Note that the mean and standard deviation are almost equal, which is natural for the Poisson distribution. 95% confidence interval for `t-статистики Стьюдента`

and `df=32`

.

```
> qt(.975, 32)
[1] 2.036933
```

and finally we get the critical interval for the average value: **1.05 - 2.22** .

```
> μ=mean(z)
> st = qt(.975, 32)
> μ + st * sd(z)/sqrt(33)
[1] 2.223159
> μ - st * sd(z)/sqrt(33)
[1] 1.049568
```

As a result, H _{0} should be rejected and H _{1} should be taken, since with a probability of 95%, **μ** > 1.

В том же самом примере, если принять, что нам известно действительное стандартное отклонение — **σ**, а не ее оценка полученная с помощью случайной выборки, можно рассчитать необходимое `n`

для данной погрешности.
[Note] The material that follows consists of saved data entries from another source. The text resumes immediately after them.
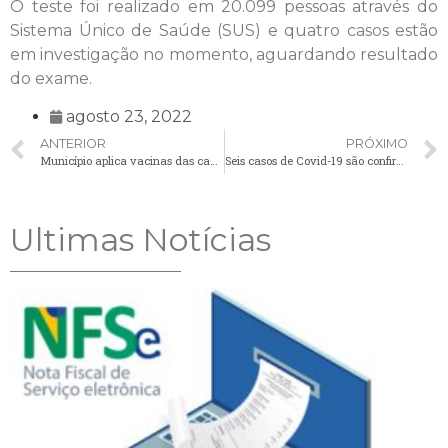
O teste foi realizado em 20.099 pessoas através do
Sistema Único de Saúde (SUS) e quatro casos estão
em investigação no momento, aguardando resultado
do exame.
agosto 23, 2022
ANTERIOR
PRÓXIMO
Município aplica vacinas das campanhas contra Influenza e Poliomielite
Seis casos de Covid-19 são confirmados no boletim desta quarta-feira (24)
Ultimas Notícias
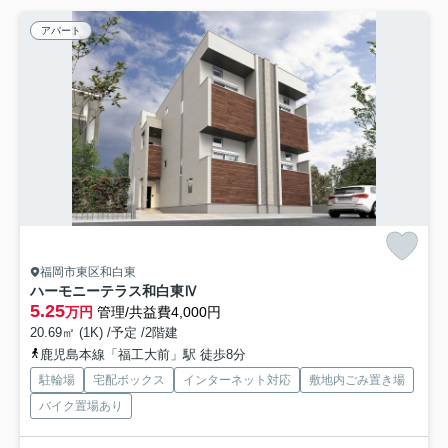
アパート
福岡市東区和白東
ハーモニーテラス和白東Ⅳ
5.25
万円
管理/共益費4,000円
20.69㎡ (1K) /予定 /2階建
鹿児島本線「福工大前」駅 徒歩8分
駐輪場
宅配ボックス
インターネット対応
敷地内ごみ置き場
バイク置場あり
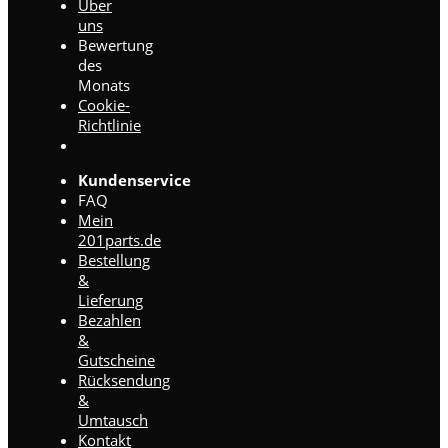
Über
uns
Bewertung
des
Monats
Cookie-
Richtlinie
Kundenservice
FAQ
Mein
201parts.de
Bestellung
&
Lieferung
Bezahlen
&
Gutscheine
Rücksendung
&
Umtausch
Kontakt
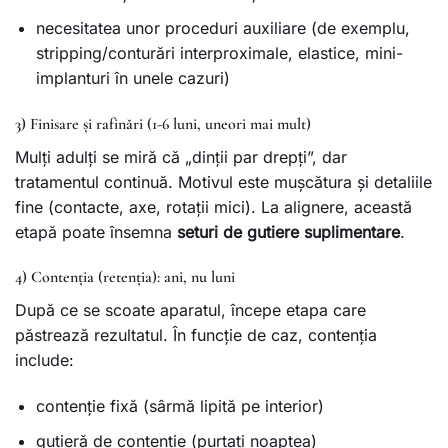
necesitatea unor proceduri auxiliare (de exemplu,
stripping/conturări interproximale, elastice, mini-
implanturi în unele cazuri)
3) Finisare și rafinări (1-6 luni, uneori mai mult)
Mulți adulți se miră că „dinții par drepți”, dar
tratamentul continuă. Motivul este mușcătura și detaliile
fine (contacte, axe, rotații mici). La alignere, această
etapă poate însemna
seturi de gutiere suplimentare
.
4) Contenția (retenția): ani, nu luni
După ce se scoate aparatul, începe etapa care
păstrează rezultatul. În funcție de caz, contenția
include:
contenție fixă (sârmă lipită pe interior)
gutieră de contenție (purtați noaptea)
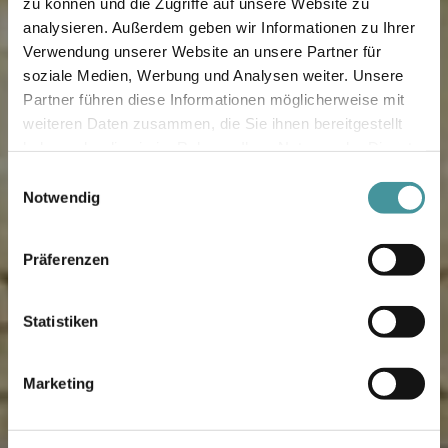
zu können und die Zugriffe auf unsere Website zu
analysieren. Außerdem geben wir Informationen zu Ihrer
Verwendung unserer Website an unsere Partner für
soziale Medien, Werbung und Analysen weiter. Unsere
Partner führen diese Informationen möglicherweise mit
weiteren Daten zusammen, die Sie ihnen bereitgestellt
haben oder die sie im Rahmen Ihrer Nutzung der Dienste
gesammelt haben.
Einwilligungsauswahl
Notwendig
Präferenzen
Statistiken
Marketing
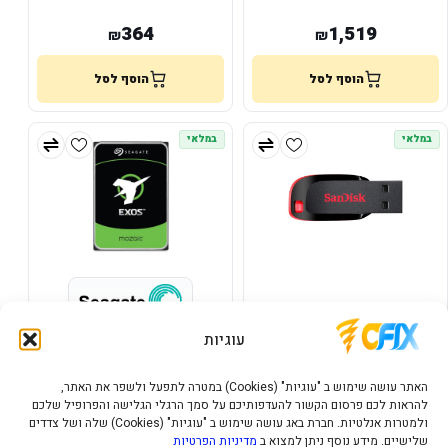
364
1,519
₪
₪
הוסף לסל
הוסף לסל
במלאי
במלאי
64GB Cruzer Blade SanDisk
דיסק פנימי Seagate Exos M
עוגיות
Enterprise 32TB 7200rpm
512MB Sata III
6,741
34
₪
₪
האתר עושה שימוש ב "עוגיות" (Cookies) במטרה לתפעל ולשפר את האתר,
להראות לכם פרסום הקשור להעדפותיכם על סמך הרגלי הגלישה והפרופיל שלכם
הוסף לסל
הוסף לסל
ולמטרות אנלטיות. חברת באג עושה שימוש ב "עוגיות" (Cookies) שלה ושל צדדים
שלישיים. מידע נוסף ניתן למצוא ב
מדיניות הפרטיות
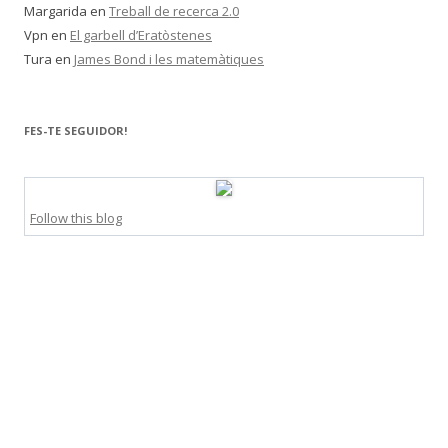
Margarida
en
Treball de recerca 2.0
Vpn
en
El garbell d’Eratòstenes
Tura
en
James Bond i les matemàtiques
FES-TE SEGUIDOR!
Follow this blog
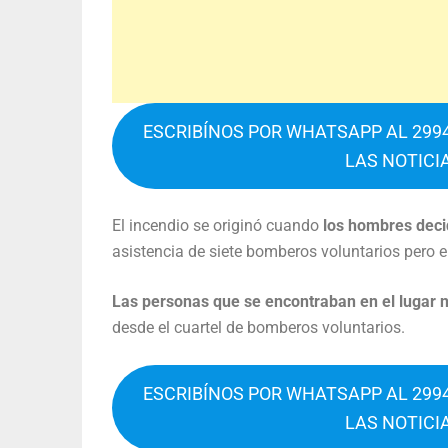
ESCRIBÍNOS POR WHATSAPP AL 2994
LAS NOTICI
El incendio se originó cuando
los hombres deci
asistencia de siete bomberos voluntarios pero 
Las personas que se encontraban en el lugar 
desde el cuartel de bomberos voluntarios.
ESCRIBÍNOS POR WHATSAPP AL 2994
LAS NOTICI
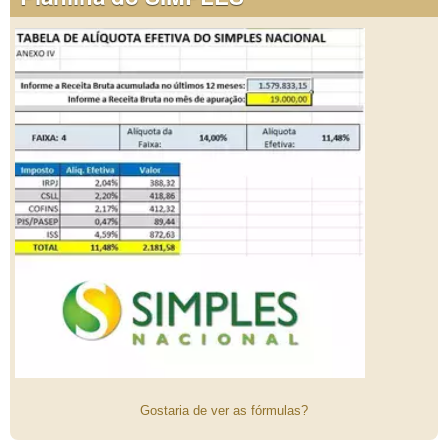
Gostaria de ver as fórmulas?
Посчитаем для `E=0.5`

.

```
> za2 = qnorm(.975)
> (za2*sd(z)/.5)^2
[1] 42.08144
```

## Поправка на ветер

На самом деле нет никаких причин, полагать, что нам будет известна **σ** (дисперсия), в то время как **μ** (среднее) нам еще только предстоит оценить. Из-за этого уравнение 4 имеет мало практической пользы, кроме особо рафинированных примеров из области комбинаторики, а реалистичное уравнение для `n`

несколько сложнее при неизвестной **σ** (Ур. 5).

$$

Note that **σ** in the last equation is not with a cap (^), but a tilde (~). This is a consequence of the fact that at the very beginning we do not even have an estimated standard deviation of a random sample -$$, and instead we use the *planned* -$$. Where do we get the last? We can say that from the ceiling: expert assessment, rough estimates, past experience, etc.

And what about the second term on the right side of the 5th equation, where did it come from? Because$$Gunter amendment is needed .

In addition to equations 4 and 5, there are several more approximate formulas, but this already deserves a separate post.